Sob o manto da defesa das liberdades, o MBL só demonstra ser uma correia de transmissão de um campo que se chama de direita e sem qualquer pudor intelectual, se associa ao liberalismo. Correia pragmática, porque não é de hoje que se percebe a aproximação de seus integrantes com a política, surfando nesse nicho cultural regressista. E veja, meu caro leitor, esse movimento de impor a sua visão de mundo não é exclusivo desse campo: apenas para ficar em dois episódios que me vieram rapidamente à memória, as cenas de baixaria que ocorreram na UFPE e na UFBA só demonstram que o apreço ao debate e o respeito à opiniões divergentes é artigo escasso em todos os campos. Por ironia do destino, ambas ocorram no âmbito acadêmico, local onde supostamente se cultiva o pensar.

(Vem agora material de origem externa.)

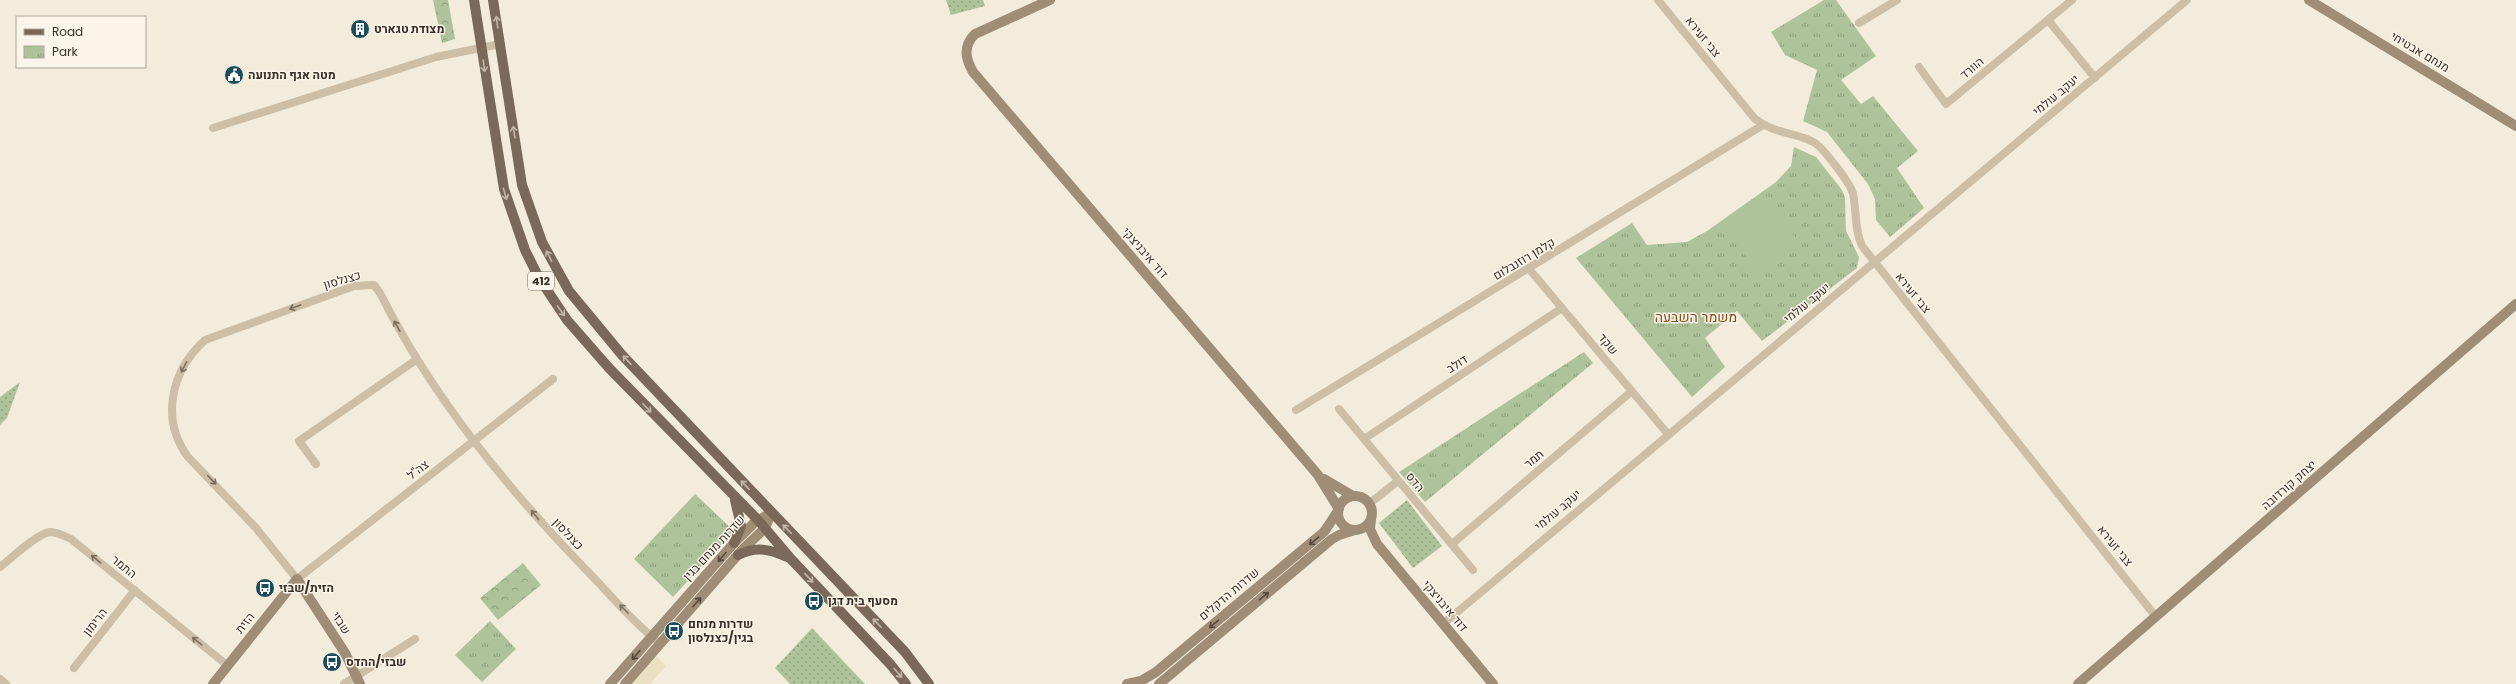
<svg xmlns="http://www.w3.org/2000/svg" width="2516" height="684" viewBox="0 0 2516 684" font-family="Poppins,Heebo,sans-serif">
  <defs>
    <pattern id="grass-dots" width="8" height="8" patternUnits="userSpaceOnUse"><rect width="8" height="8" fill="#aec39b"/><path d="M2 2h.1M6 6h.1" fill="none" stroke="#8f9f7e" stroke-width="1.8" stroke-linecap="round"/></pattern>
    <pattern id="forest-crowns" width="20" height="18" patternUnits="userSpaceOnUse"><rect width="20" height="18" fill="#aec39b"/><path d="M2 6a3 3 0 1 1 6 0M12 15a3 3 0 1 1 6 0" fill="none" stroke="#8f9f7e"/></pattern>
    <pattern id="park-tufts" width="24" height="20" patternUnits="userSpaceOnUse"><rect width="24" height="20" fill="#aec39b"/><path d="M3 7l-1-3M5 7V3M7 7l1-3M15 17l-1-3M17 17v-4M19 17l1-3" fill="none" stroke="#8f9f7e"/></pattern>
  </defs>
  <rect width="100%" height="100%" fill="#f3ecdb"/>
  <path fill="url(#grass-dots)" d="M946 0H983L985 6 951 15Z
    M20 382 7 418 0 425V397Z
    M1407 500 1442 546 1413 568 1379 523Z
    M812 628 865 684H790L775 668Z"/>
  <path fill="url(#forest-crowns)" d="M433 0H448L455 39 442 43Z
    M523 563 541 585 498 620 480 598Z"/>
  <path fill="url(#park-tufts)" d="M1824 0H1836L1876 56 1841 80 1861 104 1873 96 1918 151 1897 168 1924 208 1890 237 1876 220 1875 199 1868 184 1827 132 1803 121 1817 70 1785 55 1771 32Z
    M1794 147 1816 157 1842 190 1845 198 1846 231 1859 257 1857 268 1762 341 1737 311 1705 338 1725 367 1692 397 1576 258 1632 223 1647 245 1687 242 1707 231 1776 182 1791 166Z
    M1584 352 1593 363 1425 502 1399 472Z
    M695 494 734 531 673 597 634 559Z
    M490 621 516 649 482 682 455 655Z"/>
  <path fill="#aec39b" d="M1763 193 1798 241 1756 271 1722 223Z"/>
  <path fill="#ece0c2" d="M652 652 666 666 650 684H625Z"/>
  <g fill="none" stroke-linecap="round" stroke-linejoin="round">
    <path stroke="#ccbea7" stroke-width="8" d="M1658 0 1755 119C1776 135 1798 132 1815 143 1824 149 1851 184 1853 194 1857 213 1854 228 1862 246L2156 617
      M2048 20 2095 78
      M1859 23 1897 0
      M1919 67 1946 104 2072 0
      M213 128 436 57 500 44
      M1530 270 1667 433
      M553 379 297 579 256 528 188 457C160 419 171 371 205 340L354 286 374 285 380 293C433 399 511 493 594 578 614 599 633 622 656 640
      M1339 409 1473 570
      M1296 410 1763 125
      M1364 439 1562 308
      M316 464 299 441 416 360
      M1370 503 1398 481
      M1452 544 1632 391
      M0 567C12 558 36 534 50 532 57 532 65 536 71 539L227 665
      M1443 624 2187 0
      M74 668 135 590
      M0 679 6 684
      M344 684 415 639"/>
    <path stroke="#a08d78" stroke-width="10" d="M1050 0 975 34C963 46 965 58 973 72L1318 475 1339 509
      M2309 0 2516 126
      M1324 479 1353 496
      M1338 513a17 17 0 1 1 34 0a17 17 0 1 1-34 0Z
      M1371 519 1370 529 1377 544 1493 684
      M213 684 297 579 345 653 360 684
      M610 684 734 543 755 522 771 513
      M625 684 742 550 764 529 768 521
      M1127 684 1141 681 1156 672 1324 532 1338 511
      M1159 684 1332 539 1339 535 1355 530
      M2078 684 2516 304"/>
    <path stroke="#7a6958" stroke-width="10" d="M474 0 504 189 525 250 539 278 567 320 609 368 758 520 791 559 891 665 906 684
      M493 0 522 185 542 242 569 291 622 355 905 652 929 684
      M734 543 741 526 735 500
      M738 555C756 546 769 549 787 557"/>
  </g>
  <defs><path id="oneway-shaft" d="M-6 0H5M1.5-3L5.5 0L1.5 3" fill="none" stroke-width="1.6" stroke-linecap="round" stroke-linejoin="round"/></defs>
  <g stroke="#c0b6a7">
    <use href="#oneway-shaft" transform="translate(497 22) rotate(-98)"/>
    <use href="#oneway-shaft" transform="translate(484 66) rotate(82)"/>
    <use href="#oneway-shaft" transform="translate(514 132) rotate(-99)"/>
    <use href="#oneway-shaft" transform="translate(505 194) rotate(74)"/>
    <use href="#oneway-shaft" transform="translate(549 256) rotate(-117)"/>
    <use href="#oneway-shaft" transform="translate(561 311) rotate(54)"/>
    <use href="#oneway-shaft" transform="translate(627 360) rotate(-133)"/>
    <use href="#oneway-shaft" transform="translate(647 408) rotate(46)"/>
    <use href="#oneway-shaft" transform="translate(745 485) rotate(-133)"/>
    <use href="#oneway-shaft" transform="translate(787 529) rotate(-134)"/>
    <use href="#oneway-shaft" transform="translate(809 578) rotate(47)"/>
    <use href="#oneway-shaft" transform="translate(877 623) rotate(-134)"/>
    <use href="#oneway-shaft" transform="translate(898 673) rotate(49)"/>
  </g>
  <g stroke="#7b6f61">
    <use href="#oneway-shaft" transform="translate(295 307) rotate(160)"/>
    <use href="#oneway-shaft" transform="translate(397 326) rotate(-119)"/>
    <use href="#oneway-shaft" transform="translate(184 367) rotate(117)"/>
    <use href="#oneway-shaft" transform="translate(212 480) rotate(46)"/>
    <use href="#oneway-shaft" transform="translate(535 515) rotate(-129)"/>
    <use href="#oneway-shaft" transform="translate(96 559) rotate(-141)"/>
    <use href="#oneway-shaft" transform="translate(624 609) rotate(-135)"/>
    <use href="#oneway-shaft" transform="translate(197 641) rotate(-141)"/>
  </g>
  <g stroke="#574b40">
    <use href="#oneway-shaft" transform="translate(1314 541) rotate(140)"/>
    <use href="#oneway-shaft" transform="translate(722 557) rotate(131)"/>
    <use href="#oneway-shaft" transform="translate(1264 596) rotate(-40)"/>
    <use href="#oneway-shaft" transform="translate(697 602) rotate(-49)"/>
    <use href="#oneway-shaft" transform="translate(1214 624) rotate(140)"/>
    <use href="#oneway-shaft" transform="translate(636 655) rotate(131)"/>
  </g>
  <defs>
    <g id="building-disc" transform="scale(1)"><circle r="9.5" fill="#1b4c5b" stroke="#faf5e8"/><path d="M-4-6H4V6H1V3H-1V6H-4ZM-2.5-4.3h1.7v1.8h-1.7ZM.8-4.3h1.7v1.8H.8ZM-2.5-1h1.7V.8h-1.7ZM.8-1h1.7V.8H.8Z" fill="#fff"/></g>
    <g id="civic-disc" transform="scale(1)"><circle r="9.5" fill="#1b4c5b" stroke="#faf5e8"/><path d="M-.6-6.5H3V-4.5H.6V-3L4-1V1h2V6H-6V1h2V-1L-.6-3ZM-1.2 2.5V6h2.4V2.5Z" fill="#fff"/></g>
    <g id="bus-disc" transform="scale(1)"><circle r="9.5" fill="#1b4c5b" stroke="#faf5e8"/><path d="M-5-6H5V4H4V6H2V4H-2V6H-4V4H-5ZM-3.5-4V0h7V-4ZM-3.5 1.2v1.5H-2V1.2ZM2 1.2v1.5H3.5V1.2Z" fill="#fff"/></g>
  </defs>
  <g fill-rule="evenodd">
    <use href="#building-disc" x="360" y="29"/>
    <use href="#civic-disc" x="234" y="75"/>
    <use href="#bus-disc" x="265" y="588"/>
    <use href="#bus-disc" x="814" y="601"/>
    <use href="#bus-disc" x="674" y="631"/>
    <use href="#bus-disc" x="332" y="662"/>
  </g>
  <g text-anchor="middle" stroke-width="3" stroke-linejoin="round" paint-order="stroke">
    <rect fill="#faf5e8" stroke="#726a62" stroke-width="1" x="528" y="272" width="26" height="18" rx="3"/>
    <g font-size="11" font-weight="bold" fill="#382f28">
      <text x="541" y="285">412</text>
    </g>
    <g font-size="12" font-weight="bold" fill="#382f28" stroke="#faf5e8" text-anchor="start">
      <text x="374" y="33">מצודת טגארט</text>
      <text x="248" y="79">מטה אגף התנועה</text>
      <text x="279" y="592">הזית/שבזי</text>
      <text x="828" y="605">מסעף בית דגן</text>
      <text x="688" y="628">שדרות מנחם<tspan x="688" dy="14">בגין/כצנלסון</tspan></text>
      <text x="346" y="666">שבזי/ההדס</text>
    </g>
    <g font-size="12" fill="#382f28" stroke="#faf5e8">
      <text transform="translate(1703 37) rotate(51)" y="4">צבי זעירא</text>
      <text transform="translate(2420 52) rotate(31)" y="4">מנחם אבטיחי</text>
      <text transform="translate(1972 68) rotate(-40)" y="4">הוורד</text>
      <text transform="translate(2056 95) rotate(-40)" y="4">יעקב עולמי</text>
      <text transform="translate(1145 253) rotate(49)" y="4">דוד איבניצקי</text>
      <text transform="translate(1524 259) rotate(-31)" y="4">קלמן רוזנבלום</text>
      <text transform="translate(342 280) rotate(-16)" y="4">כצנלסון</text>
      <text transform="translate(1913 293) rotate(51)" y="4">צבי זעירא</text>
      <text transform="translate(1807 303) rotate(-39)" y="4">יעקב עולמי</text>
      <text transform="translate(1608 344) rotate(50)" y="4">שקד</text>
      <text transform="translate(1457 364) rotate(-33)" y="4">דולב</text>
      <text transform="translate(1534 459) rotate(-40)" y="4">תמר</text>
      <text transform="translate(418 470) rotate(-38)" y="4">צה"ל</text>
      <text transform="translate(1415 482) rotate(50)" y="4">הדס</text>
      <text transform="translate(2289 485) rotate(-41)" y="4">יצחק קורדובה</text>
      <text transform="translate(1558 510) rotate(-40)" y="4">יעקב עולמי</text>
      <text transform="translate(568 534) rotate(47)" y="4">כצנלסון</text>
      <text transform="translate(2115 546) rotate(51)" y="4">צבי זעירא</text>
      <text transform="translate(714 548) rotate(-47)" y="4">שדרות מנחם בגין</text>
      <text transform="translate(124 567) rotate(39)" y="4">התמר</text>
      <text transform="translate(1229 594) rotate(-40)" y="4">שדרות הדקלים</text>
      <text transform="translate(1445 606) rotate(50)" y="4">דוד איבניצקי</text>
      <text transform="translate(95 622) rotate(-52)" y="4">הרימון</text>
      <text transform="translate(245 623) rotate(-51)" y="4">הזית</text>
      <text transform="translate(341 623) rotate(57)" y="4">שבזי</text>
    </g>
    <g font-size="14" fill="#8b4a1d" stroke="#faf5e8">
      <text x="1696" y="322">משמר השבעה</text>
    </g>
  </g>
  <rect x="16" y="16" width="130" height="52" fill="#faf5e8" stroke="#aca69b"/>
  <rect x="24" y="29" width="20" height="6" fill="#7a6958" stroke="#aca69b"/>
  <text x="52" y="36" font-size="12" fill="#382f28">Road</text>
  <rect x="24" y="46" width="20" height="12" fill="url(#park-tufts)" stroke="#aca69b"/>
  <text x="52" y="56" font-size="12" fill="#382f28">Park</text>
</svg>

No fundo, não passam de filhotes raivosos da mesma cadela do fascismo. Portanto você aí que se acha um “liberal da porra”: que gosta de citar Mises e Friedman sem ter lido patavinas; que acha o liberalismo um barato e que Keynes era um comunista; se você por acaso você não se indignou quando vazaram conversas de presidentes, gosta de ver político preso ao arrepio da Constituição, anda patrulhando exposição e definindo o que é arte, que acha que bandido bom é bandido morto e presta homenagens ao “mito”, novo bezerro de ouro da direita, atenção: tire essa farda de liberal, porque no fundo você é um decalque de fascista.
[1] Para conhecer um pouco mais desse expoente do liberalismo no Brasil recente, clique aqui.
[2] Sobre o tema, recomento a leitura do bom artigo do antropólogo Carlos Henrique Cardoso A arte censurada: uma exposição encerrada no grito.
[3] O “crime de pedofilia” sequer existe em lei e é um conceito muito mais embasado na psicologia e psicanálise, embora apareça no mundo jurídico.